食事を済ませた俺たちは、休憩を挟んだのちショッピングモールを散策していた。
「やっぱりゴールデンウィークだからいつもより人通りがすごいな」
「確かに、でも今の時間帯皆んな飲食店エリアとかフードコートでご飯食べてると思うから、買い物自体はそんな混んでないと思う」
「なら今がお店をまわるチャンスね。といってももうついたんだけどね」
「この店か、姉さんにしては少し趣味が……」
「な訳ないでしょ。こっちよ!」
姉が指したのは、赤ちゃんの用品店ではなく、女性用の下着販売店だった。
「でもさ、俺の部屋のタンスに上下セットの下着あるよ?」
「確かにあれはフリルとかもデザインも格別だけど、下着にも用途があるのよ。それに今後もこういう店に行くこと考えたら最初のうちに慣れといた方がいいでしょ。ほら、行った」
「ちっ、わかったよ」
押されるがままお店の中に入っていく。
「すいません、店員さーん!サイズ測りたいんですけどメジャーありますかー?」
声に反応してくれた店員は、レジまで戻りメジャーを持ってきてくれた。
「お客様が測りますか?それとも私が測りましょうか?」
「お願い出来ますか?」
「かしこまりました。では試着室はお願いします」
少し丈のある靴を脱ぎ、カーテンをしめる。薄着にならないと測りづらいと言われたのでブラウスをだけ脱いでインナーの上から測ってもらった。

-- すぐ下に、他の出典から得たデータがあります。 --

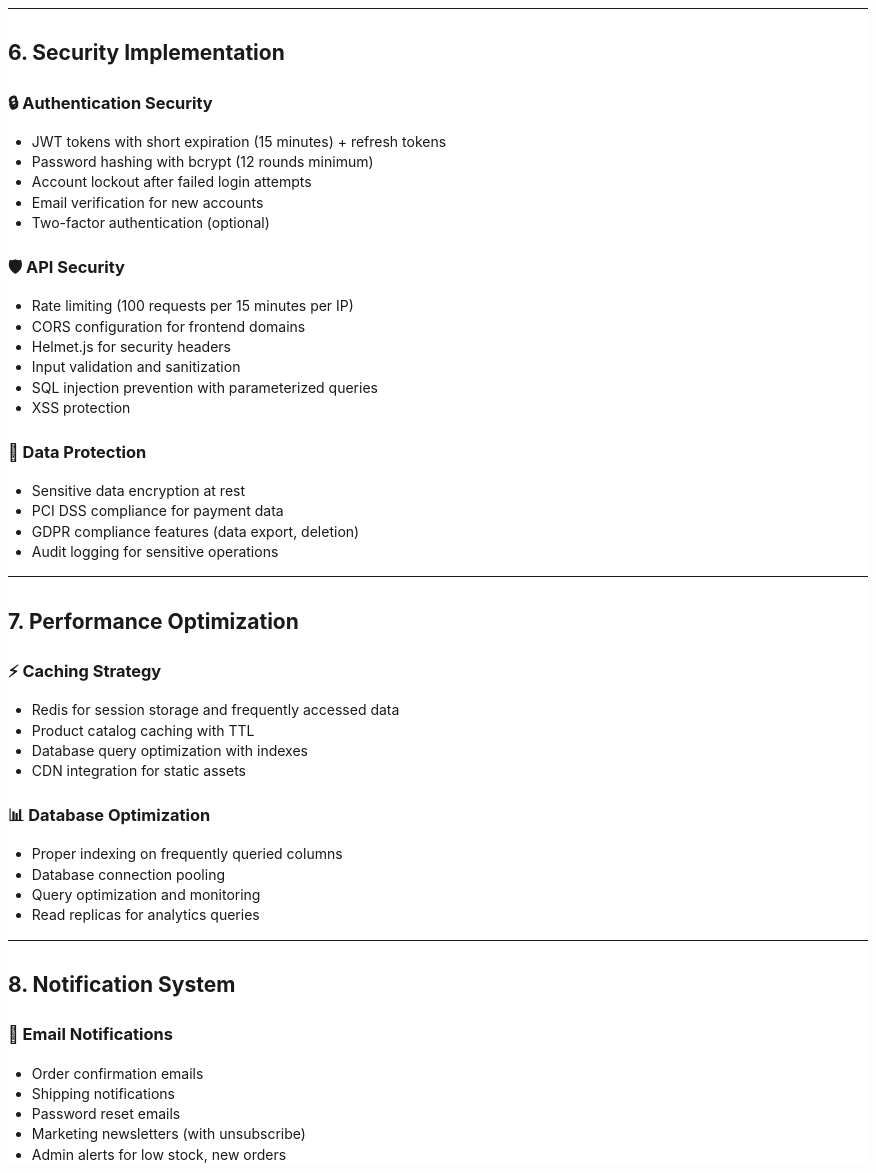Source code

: 
---

## 6. Security Implementation

### 🔒 Authentication Security
- JWT tokens with short expiration (15 minutes) + refresh tokens
- Password hashing with bcrypt (12 rounds minimum)
- Account lockout after failed login attempts
- Email verification for new accounts
- Two-factor authentication (optional)

### 🛡️ API Security
- Rate limiting (100 requests per 15 minutes per IP)
- CORS configuration for frontend domains
- Helmet.js for security headers
- Input validation and sanitization
- SQL injection prevention with parameterized queries
- XSS protection

### 🔐 Data Protection
- Sensitive data encryption at rest
- PCI DSS compliance for payment data
- GDPR compliance features (data export, deletion)
- Audit logging for sensitive operations

---

## 7. Performance Optimization

### ⚡ Caching Strategy
- Redis for session storage and frequently accessed data
- Product catalog caching with TTL
- Database query optimization with indexes
- CDN integration for static assets

### 📊 Database Optimization
- Proper indexing on frequently queried columns
- Database connection pooling
- Query optimization and monitoring
- Read replicas for analytics queries

---

## 8. Notification System

### 📧 Email Notifications
- Order confirmation emails
- Shipping notifications
- Password reset emails
- Marketing newsletters (with unsubscribe)
- Admin alerts for low stock, new orders
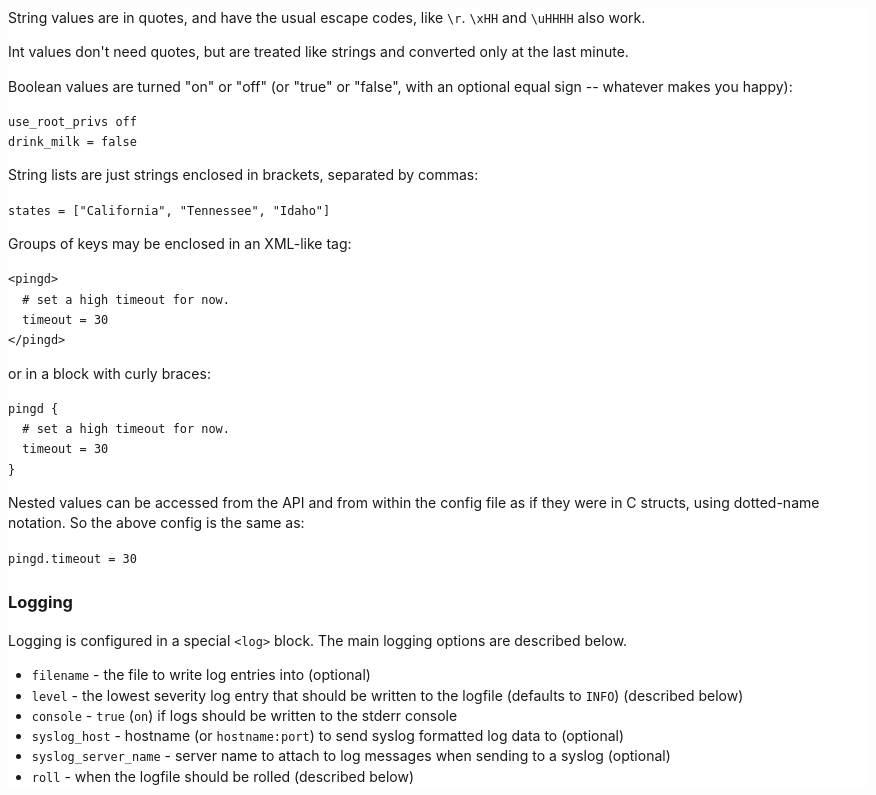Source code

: String values are in quotes, and have the usual escape codes, like `\r`.
`\xHH` and `\uHHHH` also work.

Int values don't need quotes, but are treated like strings and converted
only at the last minute.

Boolean values are turned "on" or "off" (or "true" or "false", with an
optional equal sign -- whatever makes you happy):

    use_root_privs off
    drink_milk = false

String lists are just strings enclosed in brackets, separated by commas:

    states = ["California", "Tennessee", "Idaho"]

Groups of keys may be enclosed in an XML-like tag:

    <pingd>
      # set a high timeout for now.
      timeout = 30
    </pingd>

or in a block with curly braces:

    pingd {
      # set a high timeout for now.
      timeout = 30
    }


Nested values can be accessed from the API and from within the config file
as if they were in C structs, using dotted-name notation. So the above config is the same as:

    pingd.timeout = 30


### Logging

Logging is configured in a special `<log>` block. The main logging options
are described below.

- `filename` -
  the file to write log entries into (optional)
- `level` -
  the lowest severity log entry that should be written to the
  logfile (defaults to `INFO`) (described below)
- `console` -
  `true` (`on`) if logs should be written to the stderr
  console
- `syslog_host` -
  hostname (or `hostname:port`) to send syslog formatted
  log data to (optional)
- `syslog_server_name` -
  server name to attach to log messages when
  sending to a syslog (optional)
- `roll` -
  when the logfile should be rolled (described below)
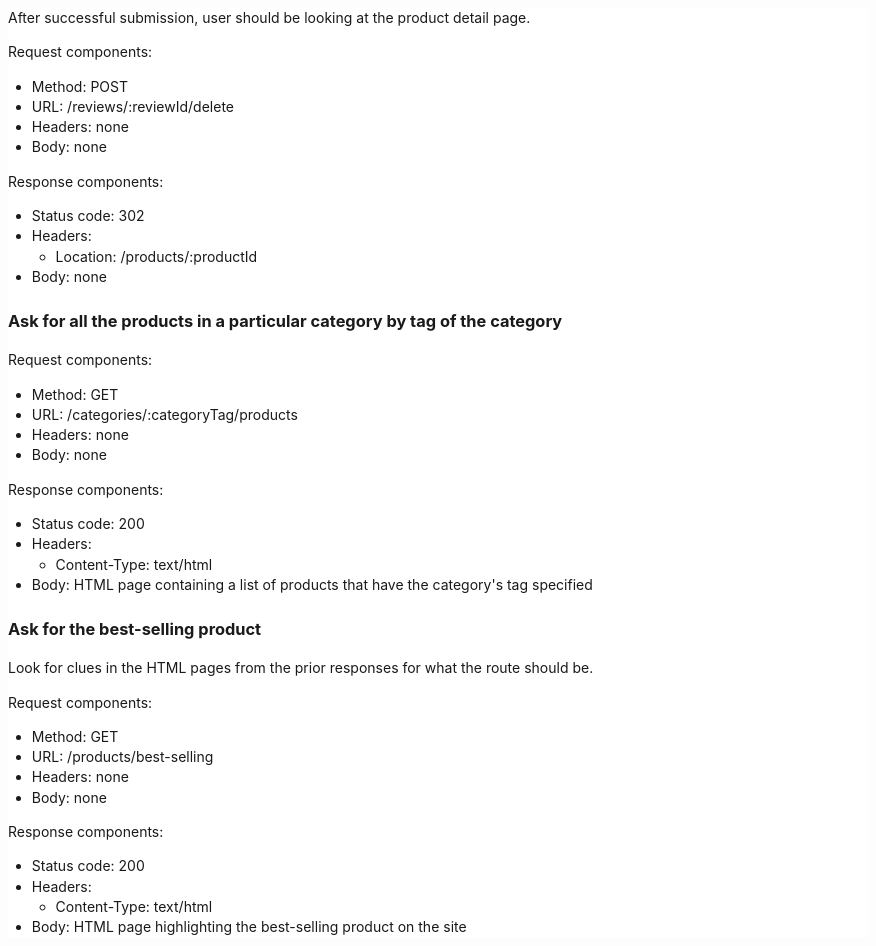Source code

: After successful submission, user should be looking at the product detail page.

Request components:

- Method: POST
- URL: /reviews/:reviewId/delete
- Headers: none
- Body: none

Response components:

- Status code: 302
- Headers:
  - Location: /products/:productId
- Body: none

### Ask for all the products in a particular category by tag of the category

Request components:

- Method: GET
- URL: /categories/:categoryTag/products
- Headers: none
- Body: none

Response components:

- Status code: 200
- Headers:
  - Content-Type: text/html
- Body: HTML page containing a list of products that have the category's tag
  specified

### Ask for the best-selling product

Look for clues in the HTML pages from the prior responses for what the route should be.

Request components:

- Method: GET
- URL: /products/best-selling
- Headers: none
- Body: none

Response components:

- Status code: 200
- Headers:
  - Content-Type: text/html
- Body: HTML page highlighting the best-selling product on the site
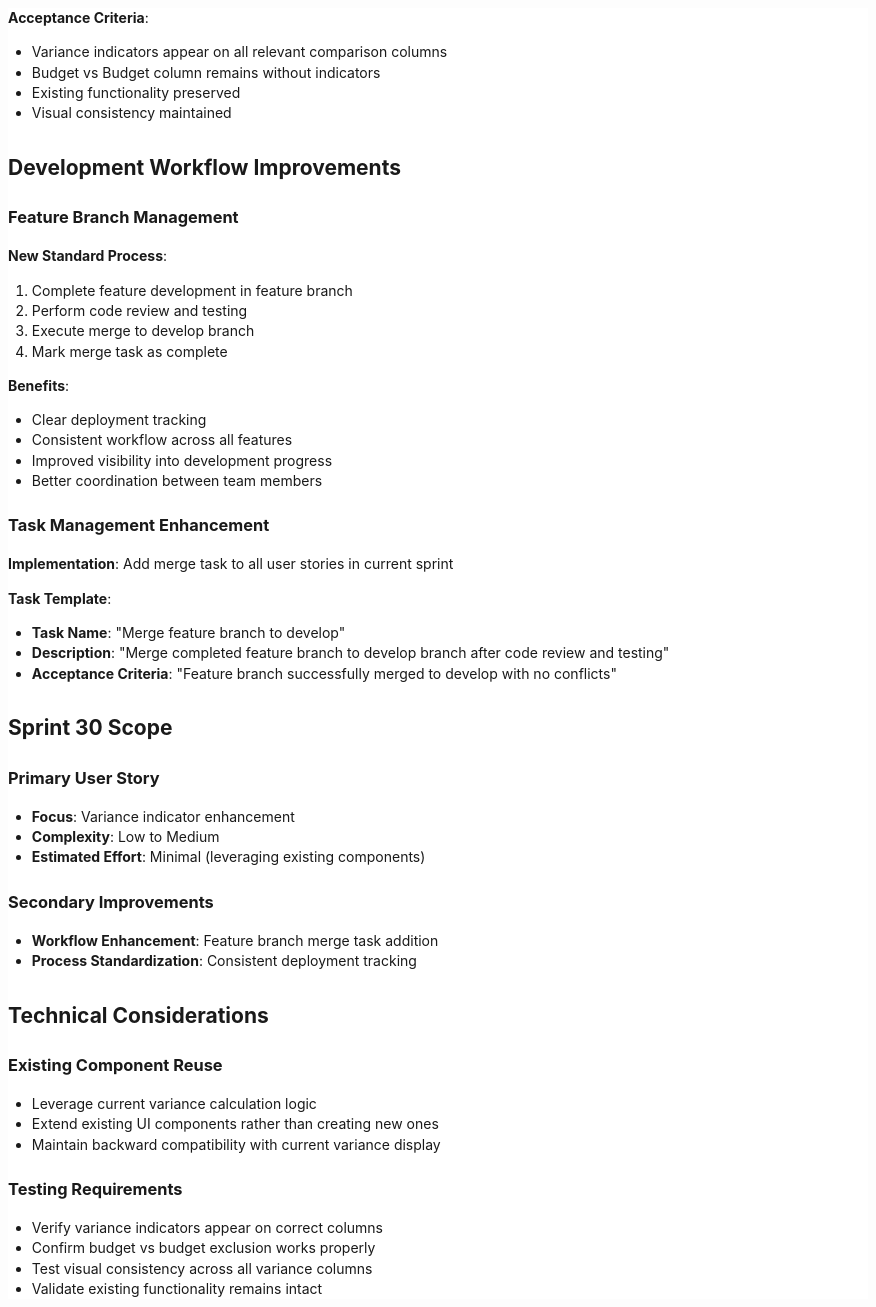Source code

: **Acceptance Criteria**:
- Variance indicators appear on all relevant comparison columns
- Budget vs Budget column remains without indicators
- Existing functionality preserved
- Visual consistency maintained

## Development Workflow Improvements

### Feature Branch Management

**New Standard Process**:
1. Complete feature development in feature branch
2. Perform code review and testing
3. Execute merge to develop branch
4. Mark merge task as complete

**Benefits**:
- Clear deployment tracking
- Consistent workflow across all features
- Improved visibility into development progress
- Better coordination between team members

### Task Management Enhancement

**Implementation**: Add merge task to all user stories in current sprint

**Task Template**:
- **Task Name**: "Merge feature branch to develop"
- **Description**: "Merge completed feature branch to develop branch after code review and testing"
- **Acceptance Criteria**: "Feature branch successfully merged to develop with no conflicts"

## Sprint 30 Scope

### Primary User Story
- **Focus**: Variance indicator enhancement
- **Complexity**: Low to Medium
- **Estimated Effort**: Minimal (leveraging existing components)

### Secondary Improvements
- **Workflow Enhancement**: Feature branch merge task addition
- **Process Standardization**: Consistent deployment tracking

## Technical Considerations

### Existing Component Reuse
- Leverage current variance calculation logic
- Extend existing UI components rather than creating new ones
- Maintain backward compatibility with current variance display

### Testing Requirements
- Verify variance indicators appear on correct columns
- Confirm budget vs budget exclusion works properly
- Test visual consistency across all variance columns
- Validate existing functionality remains intact

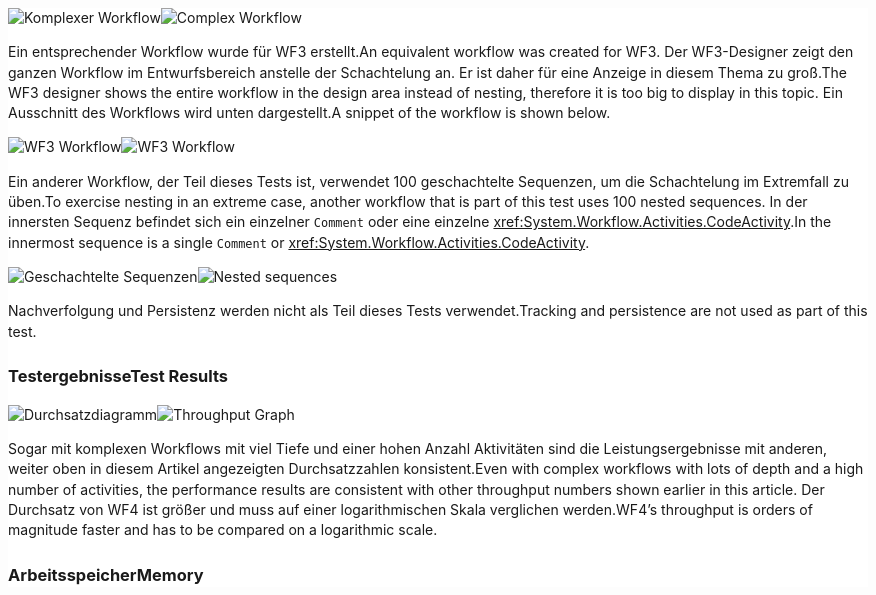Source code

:  <span data-ttu-id="efc83-363">![Komplexer Workflow](./media/complexworkflowthroughputworkflow.gif "ComplexWorkflowThroughputWorkflow")</span><span class="sxs-lookup"><span data-stu-id="efc83-363">![Complex Workflow](./media/complexworkflowthroughputworkflow.gif "ComplexWorkflowThroughputWorkflow")</span></span>

 <span data-ttu-id="efc83-364">Ein entsprechender Workflow wurde für WF3 erstellt.</span><span class="sxs-lookup"><span data-stu-id="efc83-364">An equivalent workflow was created for WF3.</span></span> <span data-ttu-id="efc83-365">Der WF3-Designer zeigt den ganzen Workflow im Entwurfsbereich anstelle der Schachtelung an. Er ist daher für eine Anzeige in diesem Thema zu groß.</span><span class="sxs-lookup"><span data-stu-id="efc83-365">The WF3 designer shows the entire workflow in the design area instead of nesting, therefore it is too big to display in this topic.</span></span> <span data-ttu-id="efc83-366">Ein Ausschnitt des Workflows wird unten dargestellt.</span><span class="sxs-lookup"><span data-stu-id="efc83-366">A snippet of the workflow is shown below.</span></span>

 <span data-ttu-id="efc83-367">![WF3 Workflow](./media/wf3workflow.gif "WF3Workflow")</span><span class="sxs-lookup"><span data-stu-id="efc83-367">![WF3 Workflow](./media/wf3workflow.gif "WF3Workflow")</span></span>

 <span data-ttu-id="efc83-368">Ein anderer Workflow, der Teil dieses Tests ist, verwendet 100 geschachtelte Sequenzen, um die Schachtelung im Extremfall zu üben.</span><span class="sxs-lookup"><span data-stu-id="efc83-368">To exercise nesting in an extreme case, another workflow that is part of this test uses 100 nested sequences.</span></span>  <span data-ttu-id="efc83-369">In der innersten Sequenz befindet sich ein einzelner `Comment` oder eine einzelne <xref:System.Workflow.Activities.CodeActivity>.</span><span class="sxs-lookup"><span data-stu-id="efc83-369">In the innermost sequence is a single `Comment` or <xref:System.Workflow.Activities.CodeActivity>.</span></span>

 <span data-ttu-id="efc83-370">![Geschachtelte Sequenzen](./media/nestedsequencewf.gif "NestedSequenceWF")</span><span class="sxs-lookup"><span data-stu-id="efc83-370">![Nested sequences](./media/nestedsequencewf.gif "NestedSequenceWF")</span></span>

 <span data-ttu-id="efc83-371">Nachverfolgung und Persistenz werden nicht als Teil dieses Tests verwendet.</span><span class="sxs-lookup"><span data-stu-id="efc83-371">Tracking and persistence are not used as part of this test.</span></span>

### <a name="test-results"></a><span data-ttu-id="efc83-372">Testergebnisse</span><span class="sxs-lookup"><span data-stu-id="efc83-372">Test Results</span></span>
 <span data-ttu-id="efc83-373">![Durchsatzdiagramm](./media/testresults1.gif "TestResults1")</span><span class="sxs-lookup"><span data-stu-id="efc83-373">![Throughput Graph](./media/testresults1.gif "TestResults1")</span></span>

 <span data-ttu-id="efc83-374">Sogar mit komplexen Workflows mit viel Tiefe und einer hohen Anzahl Aktivitäten sind die Leistungsergebnisse mit anderen, weiter oben in diesem Artikel angezeigten Durchsatzzahlen konsistent.</span><span class="sxs-lookup"><span data-stu-id="efc83-374">Even with complex workflows with lots of depth and a high number of activities, the performance results are consistent with other throughput numbers shown earlier in this article.</span></span>  <span data-ttu-id="efc83-375">Der Durchsatz von WF4 ist größer und muss auf einer logarithmischen Skala verglichen werden.</span><span class="sxs-lookup"><span data-stu-id="efc83-375">WF4’s throughput is orders of magnitude faster and has to be compared on a logarithmic scale.</span></span>

### <a name="memory"></a><span data-ttu-id="efc83-376">Arbeitsspeicher</span><span class="sxs-lookup"><span data-stu-id="efc83-376">Memory</span></span>
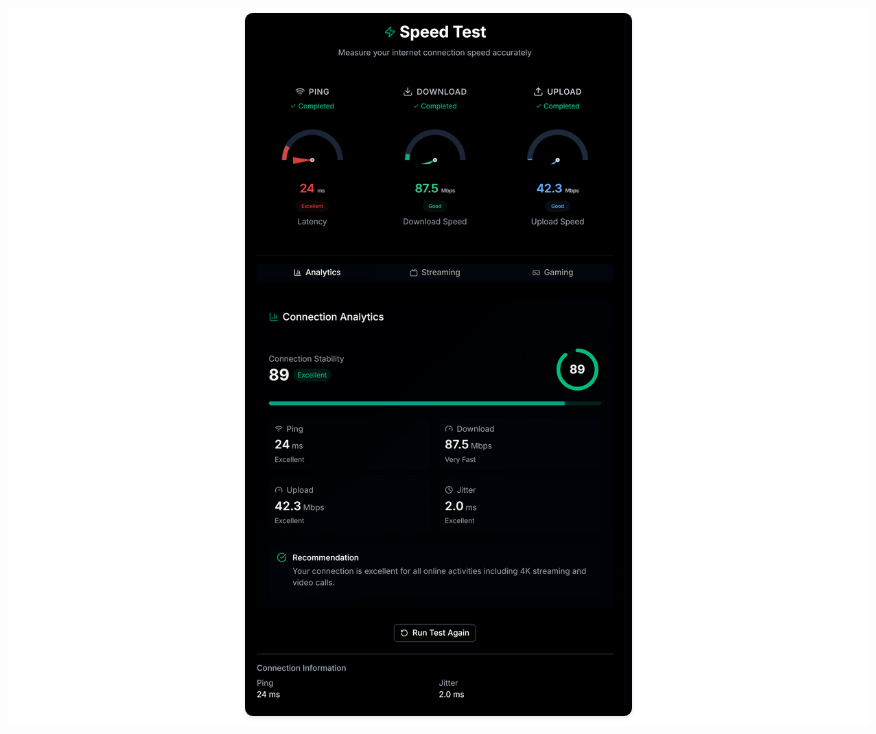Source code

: <div align="center">
  <img src="/public/project/analytics.png" alt="Analytics Dashboard" width="45%" style="border-radius: 8px; margin: 5px; box-shadow: 0 2px 4px rgba(0,0,0,0.1);" />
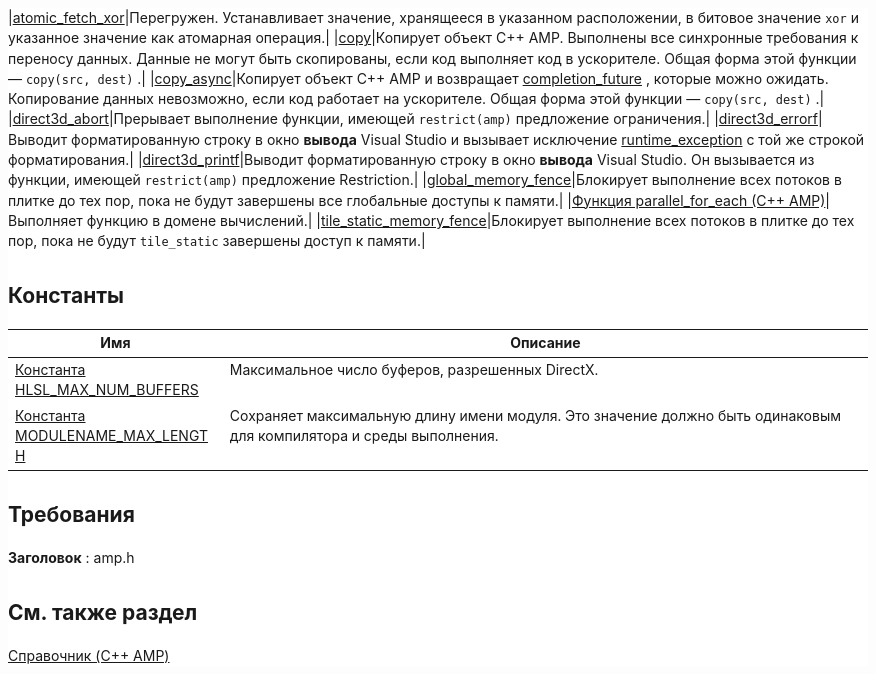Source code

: |[atomic_fetch_xor](concurrency-namespace-functions-amp.md#atomic_fetch_xor)|Перегружен. Устанавливает значение, хранящееся в указанном расположении, в битовое значение `xor` и указанное значение как атомарная операция.|
|[copy](concurrency-namespace-functions-amp.md#copy)|Копирует объект C++ AMP. Выполнены все синхронные требования к переносу данных. Данные не могут быть скопированы, если код выполняет код в ускорителе. Общая форма этой функции — `copy(src, dest)` .|
|[copy_async](concurrency-namespace-functions-amp.md#copy_async)|Копирует объект C++ AMP и возвращает [completion_future](completion-future-class.md) , которые можно ожидать. Копирование данных невозможно, если код работает на ускорителе. Общая форма этой функции — `copy(src, dest)` .|
|[direct3d_abort](concurrency-namespace-functions-amp.md#direct3d_abort)|Прерывает выполнение функции, имеющей `restrict(amp)` предложение ограничения.|
|[direct3d_errorf](concurrency-namespace-functions-amp.md#direct3d_errorf)|Выводит форматированную строку в окно **вывода** Visual Studio и вызывает исключение [runtime_exception](runtime-exception-class.md) с той же строкой форматирования.|
|[direct3d_printf](concurrency-namespace-functions-amp.md#direct3d_printf)|Выводит форматированную строку в окно **вывода** Visual Studio. Он вызывается из функции, имеющей `restrict(amp)` предложение Restriction.|
|[global_memory_fence](concurrency-namespace-functions-amp.md#global_memory_fence)|Блокирует выполнение всех потоков в плитке до тех пор, пока не будут завершены все глобальные доступы к памяти.|
|[Функция parallel_for_each (C++ AMP)](concurrency-namespace-functions-amp.md#parallel_for_each)|Выполняет функцию в домене вычислений.|
|[tile_static_memory_fence](concurrency-namespace-functions-amp.md#tile_static_memory_fence)|Блокирует выполнение всех потоков в плитке до тех пор, пока не будут `tile_static` завершены доступ к памяти.|

## <a name="constants"></a>Константы

|Имя|Описание|
|----------|-----------------|
|[Константа HLSL_MAX_NUM_BUFFERS](concurrency-namespace-constants-amp.md#hlsl_max_num_buffers)|Максимальное число буферов, разрешенных DirectX.|
|[Константа MODULENAME_MAX_LENGTH](concurrency-namespace-constants-amp.md#modulename_max_length)|Сохраняет максимальную длину имени модуля. Это значение должно быть одинаковым для компилятора и среды выполнения.|

## <a name="requirements"></a>Требования

**Заголовок** : amp.h

## <a name="see-also"></a>См. также раздел

[Справочник (C++ AMP)](reference-cpp-amp.md)
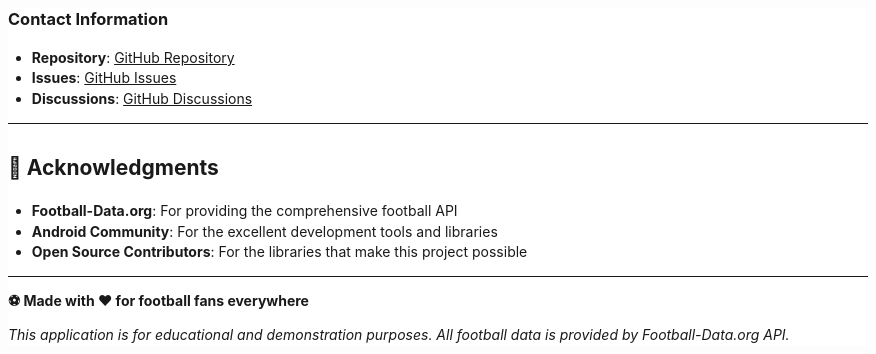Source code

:### Contact Information
- **Repository**: [GitHub Repository](https://github.com/SeyfKarahan/BallMania)
- **Issues**: [GitHub Issues](https://github.com/SeyfKarahan/BallMania/issues)
- **Discussions**: [GitHub Discussions](https://github.com/SeyfKarahan/BallMania/discussions)

---

## 🙏 Acknowledgments

- **Football-Data.org**: For providing the comprehensive football API
- **Android Community**: For the excellent development tools and libraries
- **Open Source Contributors**: For the libraries that make this project possible

---

**⚽ Made with ❤️ for football fans everywhere**

*This application is for educational and demonstration purposes. All football data is provided by Football-Data.org API.*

「ではこちらにメモしておきましたので、お好きなものをお選びください」
「あ、ありがとうございますー」
メモを受け取り、服を着直して試着室を後にする。
「どうだった?」
「そんなふうに見られても何もないぞ。少し新鮮ではあったけどさ。それよりこれ」
渡されたメモを姉にわたす。どうせ自分では決められないので、これが得策だろう。
「ふーん、見た目以上に大きいのね」
「あんまじろじろ見るなよ。それより遊王子は?」
「深春ちゃんも今の下着が合わなくなってきたから奥の方で先に選んでるわよ」
「お姉さん、あまり言わないでください!」
俺たちの会話が聞こえてたらしい。
「ごめんね、裕樹にバラしちゃった」
「もうお姉さんたら……」
遊王子の胸は決して大きくはないが、確かに去年プールに行った時より大きくなっているのかもしれない。
「ちょっと湊くんもそんな見ないで」
胸を隠そうとする遊王子だが、ちょっと逆効果になっている。そんなことを言うともっと言われるのでやめておくが。
「じゃあこうしよう、裕樹の下着は深春ちゃんが選んでいいよ。はい、サイズはそれに書いてあるから」
「それで許すわけ……」
「深春ちゃんが好みの下着で裕樹を襲えるチャンスよ」
俺に聞こえないように話しているので内容は分からないが、姉は恐らく何か企んでいる。これだけはわかる。
「わ、分かりました。今すぐは決められないので何日か時間ください」
「わかったわ。ということで裕樹、下着はネット注文しとくから後日受け取りましょ」
「別に良いけどさ。なら最初からネットで良かったじゃん」
愚痴を呟きつつ、店を後にする二人を俺は追いかけた。まではよかった。そこからが本当の地獄の始まりだった。